The following falls into the category of Broadly Generalizing, but the issues need to be discussed. This isn’t the first time the subject has been discussed in this column and it’s probably far to say that the writer believe that it can’t be discussed enough.
Economic behaviors are often the result from decisions based on 1.) no knowledge and no sound basis for action; 2.) limited and possibly incorrect, unconfirmed or lightly confirmed, information; 3.) selective, subjective data that confirms a preconceived idea (confirmation bias). Real estate behavior is no exception and investment decisions are not always based on sound logic or accurate data.
Technology and human nature make for a potent combination in producing illogical and incorrect results and aiding in self-fulfilling prophesies.

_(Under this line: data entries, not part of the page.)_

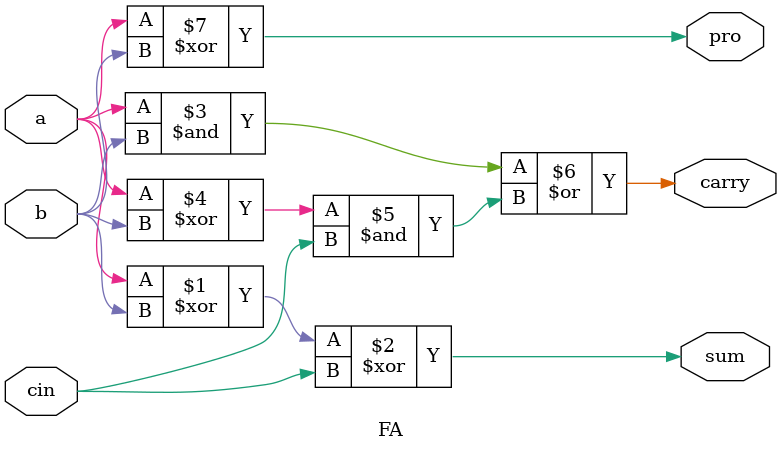
<source format=v>
`timescale 1ns / 1ps

module CSA(
    input [7:0] a,b,
    input cin,
    output [7:0] s,
    output Cout
    );
    wire [7:0] c,p;
    wire carry_mux1, carry_mux3, carry_mux5;

    FA f1(a[0], b[0], cin, s[0], c[0], p[0]);
    FA f2(a[1], b[1], c[0], s[1], c[1], p[1]);

    assign carry_mux1 = (p[0] & p[1]) ? cin : c[1];

    FA f3(a[2], b[2], carry_mux1, s[2], c[2], p[2]);
    FA f4(a[3], b[3], c[2], s[3], c[3], p[3]);

    assign carry_mux3 = (p[2] & p[3]) ? carry_mux1 : c[3];

    FA f5(a[4], b[4], carry_mux3, s[4], c[4], p[4]);
    FA f6(a[5], b[5], c[4], s[5], c[5], p[5]);

    assign carry_mux5 = (p[4] & p[5]) ? carry_mux3 : c[5];

    FA f7(a[6], b[6], carry_mux5, s[6], c[6], p[6]);
    FA f8(a[7], b[7], c[6], s[7], c[7], p[7]);

    assign Cout = (p[6] & p[7]) ? carry_mux5 : c[7];
endmodule

module FA(input a,b,cin,output sum,carry,pro);
    assign sum = a ^ b ^ cin;
    assign carry = (a & b) | ((a ^ b) & cin);
    assign pro = a ^ b;
endmodule




</source>
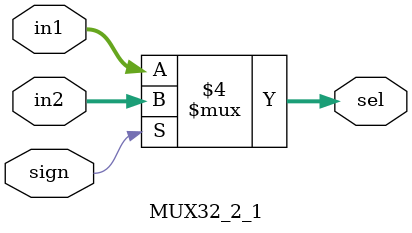
<source format=v>
`timescale 1ns / 1ps
module MUX32_2_1(in1,in2,sign,sel);
	input [31:0] in1;
	input [31:0] in2;
	input sign;
	output [31:0] sel;
	reg [31:0] sel;
	always @ (in1,in2,sign)
		begin
			if(!sign) sel=in1;
			else sel=in2;
		end

endmodule

</source>
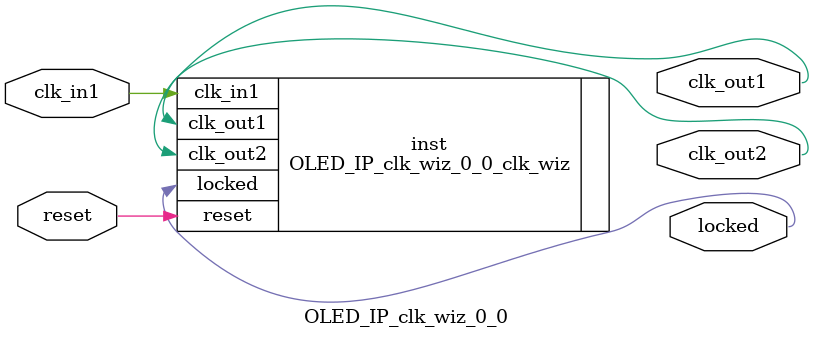
<source format=v>


`timescale 1ps/1ps

(* CORE_GENERATION_INFO = "OLED_IP_clk_wiz_0_0,clk_wiz_v6_0_10_0_0,{component_name=OLED_IP_clk_wiz_0_0,use_phase_alignment=true,use_min_o_jitter=false,use_max_i_jitter=false,use_dyn_phase_shift=false,use_inclk_switchover=false,use_dyn_reconfig=false,enable_axi=0,feedback_source=FDBK_AUTO,PRIMITIVE=MMCM,num_out_clk=2,clkin1_period=10.000,clkin2_period=10.000,use_power_down=false,use_reset=true,use_locked=true,use_inclk_stopped=false,feedback_type=SINGLE,CLOCK_MGR_TYPE=NA,manual_override=false}" *)

module OLED_IP_clk_wiz_0_0 
 (
  // Clock out ports
  output        clk_out1,
  output        clk_out2,
  // Status and control signals
  input         reset,
  output        locked,
 // Clock in ports
  input         clk_in1
 );

  OLED_IP_clk_wiz_0_0_clk_wiz inst
  (
  // Clock out ports  
  .clk_out1(clk_out1),
  .clk_out2(clk_out2),
  // Status and control signals               
  .reset(reset), 
  .locked(locked),
 // Clock in ports
  .clk_in1(clk_in1)
  );

endmodule

</source>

Feed enough data into a program and something is bound to result to make sense to somebody.
Real estate market observation can be like that too. The data is the data but the human element – the interpretation of the data – the “last mile” in understanding markets. It’s important to know what others think of the data; what is it saying to them? Considering the source is critical in evaluating anecdotal data in order) for it to be part of the empirical research? Does the source fall into any of the three categories in the first paragraph?
Despite all the data analysis tool available, real estate markets still consist of relatively sparse data points. They operate in sectors that have slow dynamics with changes coming slowly, and are subtly nuanced with the results of changes not often immediately apparent. Large scale events - say COVID - have plenty of potential ramifications that may not become apparent. While stocks markets respond to events somewhat reflexively, the long horizons of real estate may not even twitch in the short terms. Longer term, the moves may be huge.
Investment real estate markets are long term. A quarter or two of bad economic news isn’t going to affect the bricks and mortar... Assets lack the immediate liquidity that is available in the stock and bond markets. While that may be a good thing, it also means that investments should not be entered lightly; getting in is easier than getting out, most of the time. Given the heights of CRE markets achieved post-COVID and the resulting deceleration, it’s clear that growth and decline are cyclical, and that each sea change is caused by a new set of events that are different in terms of their weighting in each cycle.
The foundation of more than one real estate bust has been built on running with the herd, relying on technology driven forecasts, and overlaid by the facile conclusions of media and prognosticators. What may really be going on may have to be read “in between the lines,” reading trends and forecasts as useful data points and adding the intelligence gathered from being “on the street,” blending both big data and reliable anecdotal, primary information.
The best investors seem to understand the asset, both quantitatively and qualitatively, and are willing to pay a fair price for it. Once the decision is made, after the fact analyst can punch up appropriate support. The best investors turn down far more deals than they accept.
Much pessimism seem to exist in commercial real estate. That’s not entirely justified: ongoing pessimism is as bad as “irrational’ optimism. The economy is not in bad shape, even though many think it should be better than it is.
Residential markets are a cause for concern. Tight supply limits buyers’ choices. High rates have decreased affordability. Price appreciation continues in most markets. Buyers are conditioned to pay over asking. The GSEs are working hard to make home ownership more affordable, perhaps at the expense of prudent lending.
The NAR settlement is likely to affect housing – exactly how remains to be seen – and the way homes are being bought and sold.
As a former appraisal teacher was fond of saying, “Trees don’t grow to the sky.” (This is a German proverb: “Bäume wachsen nicht in den Himmel.” My high school German isn’t responsible for any translation issues.) The phrase suggests that there are natural limits to growth and improvement. While the saying is attributed to the limits of companies’ growth, it is a concept that applies to real estate.
In uncertain markets, running with the herd can be dangerous since there’s no way to know when the herd decides to turn, stop, or reverse course. Common sense, supported by good data and good data analysis, and critical thinking should rule in the end. Dig deeply into transactions and trend. Ask questions. Talk to people, not screens. Then act based on strong data, supported by several sources.
(The original article was written in 2015. I took another look at the issue in 2022. Given what is going on in 2024, it was well worth revisiting the subject.)
William Pastuszek, Jr., MAI, ASA, MRA heads up Shepherd Associates LLC, Needham, Mass.